Love chocolate? Feel guilty eating it? This may ease your conscience: New evidence suggests that people who indulge on a regular basis are thinner than those who don't.
Researchers in the Department of Medicine at the University of California, San Diego, presented the results of a new study that turns the assumption that eating chocolate on a regular basis makes people fat on its head.
Chocolate is unique in that about half of the saturated fat it contains is stearic acid, a fatty acid that does not increase blood levels of LDL-cholesterol.

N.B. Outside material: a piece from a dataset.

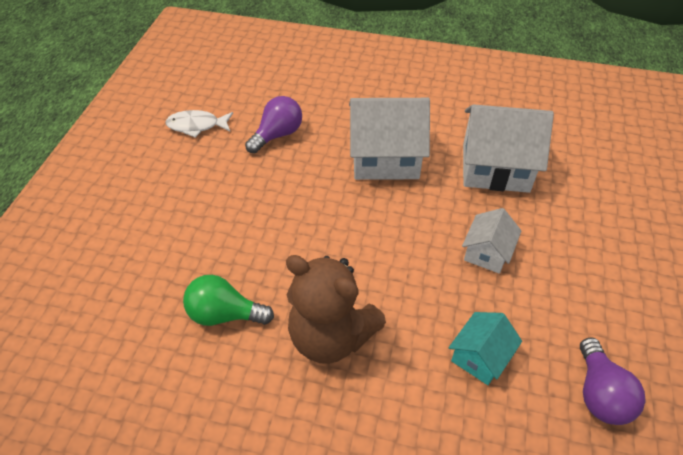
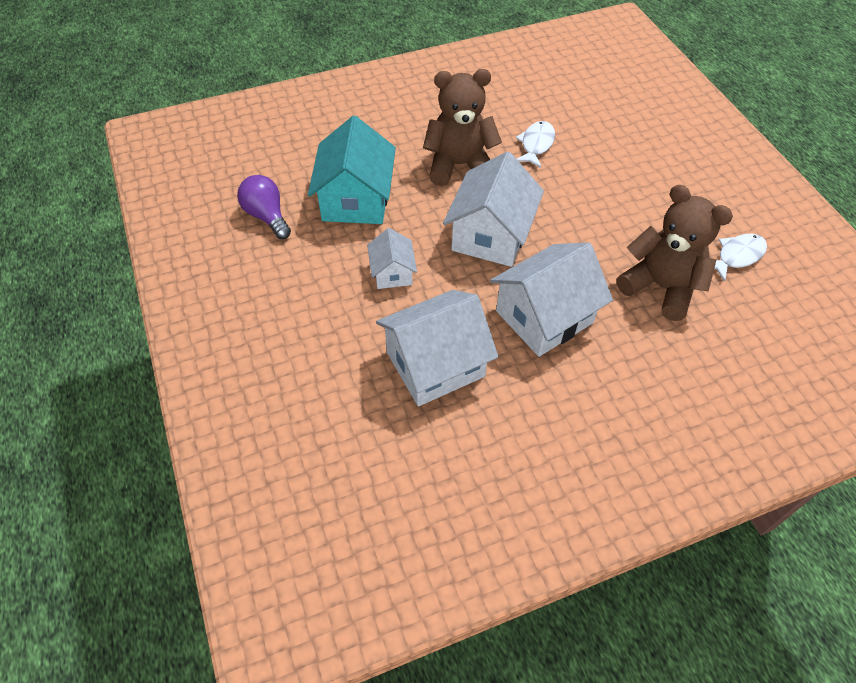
camera: 145 degrees right, 5 degrees up
(224, 314) = (536, 144): green light bulb -> white fish
(277, 135) = (661, 287): purple light bulb -> brown teddy bear
(368, 240) = (491, 235): none -> white house
(480, 357) = (356, 199): turquoise house -> turquoise house, size x1.86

Previous research has shown that chocolate consumption benefits blood pressure and insulin sensitivity, possibly due to the present of antioxidant phytonutrients like catechin, a compound that has potent antioxidant and anti-platelet activities. Chocolate has also shown to improve cholesterol levels. However, because of the calories contained in chocolate, there have been concerns related to its intake.
Just over 1,000 adult men and women living in San Diego were recruited for the study. Each was asked the question, "How many times a week do you consume chocolate?" The height, weight, and body mass index of each person was recorded at the initial visit.
The results are music to a chocolate lover's ears: Those who ate chocolate more days a week were thinner than those who ate chocolate less often. While the size of the effect was modest, it was considered "significant" - larger than could be explained by chance. The regular consumers of chocolate actually ate more calories and they didn't exercise any more than those who consumed chocolate less often.
The researchers could not identify any behaviors that might explain their findings as a difference in calories consumed versus calories expended. The study does not show that eating chocolate causes you to be thinner. The relationship behind the connection found in this study is still not clear.
Golomb said that the findings seem to add to a body of knowledge that suggests the composition of calories, not just the number of calories consumed, matters when it comes to the effect on a person's weight.
The study was published online in the Archives of Internal Medicine on March 26, 2012.